That was weird to think about. I wasn’t ready to let go of the PLS yet, and I was nervous. I wanted to keep it running for the rest of the school year. (We didn’t want to let all those girls down.) But we had to seriously cross our fingers that Principal F. would never actually go to www.pinklockersociety.org and see we had completely ignored his orders. Again.
“But we also wanted you to know that it’s especially important for you to lay low right now,” Ms. Russo said.
“Meaning what?” I asked.
“You don’t want to risk getting suspended,” Mrs. Percy said. “And I fear that’s what Principal Finklestein would do if he caught you red-handed, or should I say pink-handed?”
“Très amusante,” Piper said.
I was not so amused.
“Do you think he suspects anything?” I asked Mrs. Percy.
“I don’t know. All he would tell me was the official reason he listed for banning you from the class trip.”
“Because we restarted the PLS when he told us not to, right?” I asked.
“Not exactly. The official school rule you broke was operating a student club without being officially sanctioned.”
“Sanctioned?” Kate asked.
“Sanctioned is another way of saying ‘approved.’ All school clubs are officially approved at one point or another,” Mrs. Percy said. “Many have been sanctioned for decades, like le club Francais, a club Piper is probably well acquainted with.”
“Oui,” said Piper. French for yes pronounced “we.”
A sanctioned club has a charter (a document that explains the rules), a designated teacher-advisor, and signed permission forms from parents to let their kids be in it, Mrs. Percy explained. “I guess the PLS has always been a secret group without official approval.”
“Can we get sanctioned? Ms. Russo has been our teacher-advisor. And we could write a charter,” Kate asked.
“I’m afraid it would be difficult now. Principal Finklestein and the school board would have to recommend it for sanctioning. It’s hard to get a new club sanctioned or an old club unsanctioned,” Mrs. Percy said. “Lots of paperwork.”
“Couldn’t we at least try?” Piper said.
Ms. Russo and Mrs. Percy exchanged glances but neither said anything. Which in a way did answer Piper’s question, and that answer was “No.”
Twenty
After school, I nearly dove into my running clothes and sprinted out to the track to start my run. I didn’t want to talk to my teammates or my coach or take the long way around to catch a glimpse of the baseball team.
“Want to run together?” Mimi Caritas asked me. Clem’s younger sister looked up to me, I knew. She joined the track team when I told her, “If I can distance run, you can distance run.” She was doing great, actually. But today, I just didn’t want the company.

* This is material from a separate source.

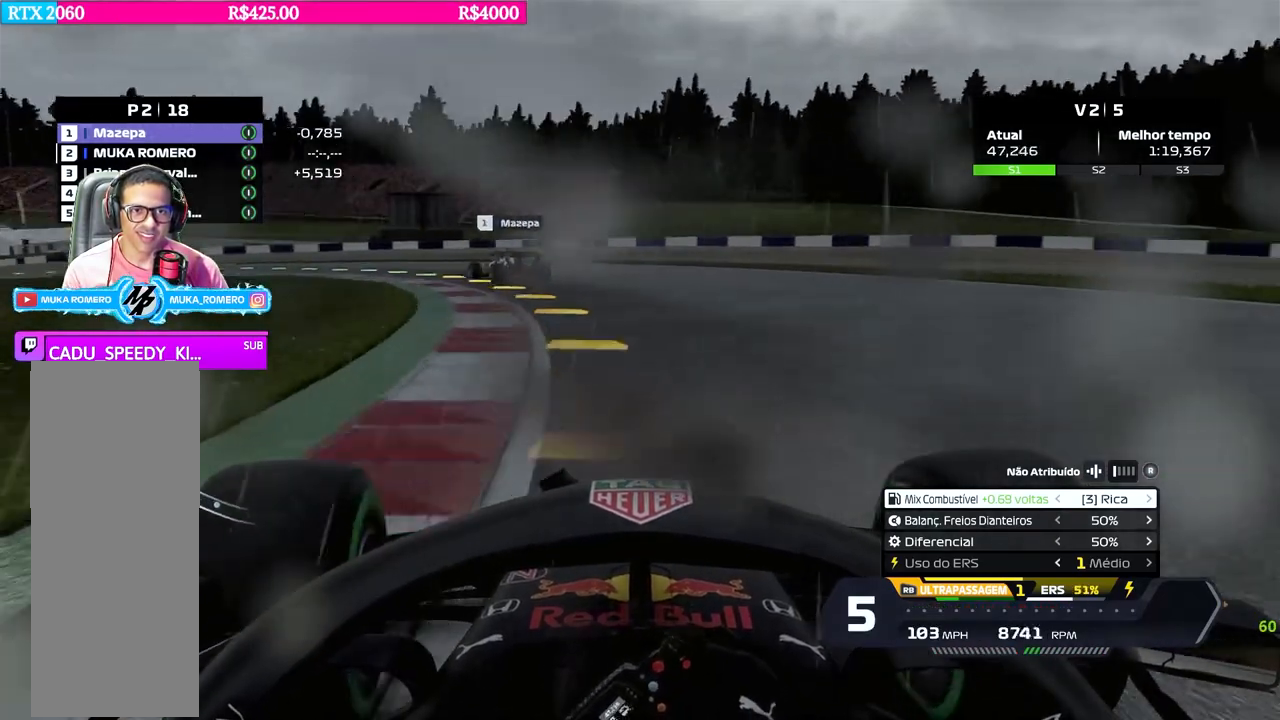
{"buttons": ["R2"], "left_stick": "down-left", "right_stick": "center", "events": []}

“I’m sorry, Mimi. I’m upset about something and I wouldn’t be a good partner.”
I felt like if I could run, I could erase the noise and worries filling my head. At mile one, the anxiety had lifted only slightly. All thoughts kept leading me back to our troubling situation—no class trip and a grim future for the PLS.

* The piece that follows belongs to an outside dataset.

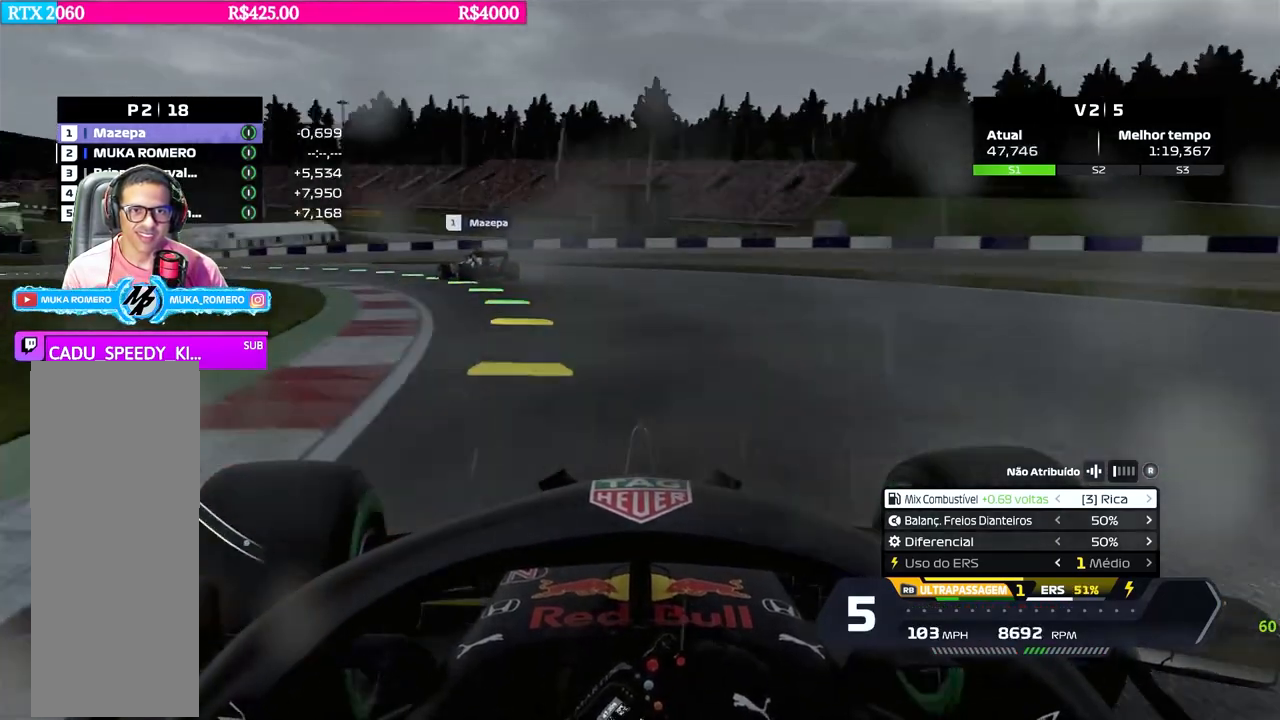
{"buttons": ["R2"], "left_stick": "down-left", "right_stick": "center", "events": []}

Though I kept hoping for some miracle to occur, it was now clear that nothing would change. I’d have to tell my parents that I wouldn’t be going to New York. Class trips can’t be replaced, I thought. There are very few of them and hardly any are overnight, stay-at-hotel trips. When else are you going to get to go somewhere fun with your close friends and the entire eighth grade? And when else would I get to visit New York City, the city that never sleeps? Fashion, art, theater, hot dogs on every street corner—it was all there for the taking.
Missing the class trip meant missing our chance to make a presentation at the Tomorrow’s Leaders Today conference, too. Someone would have to tell Forrest. Would he go on without me? It was hard to imagine him making the presentation alone. I wondered how many Blue Locker Society meetings had been held on the roof since he took me up there.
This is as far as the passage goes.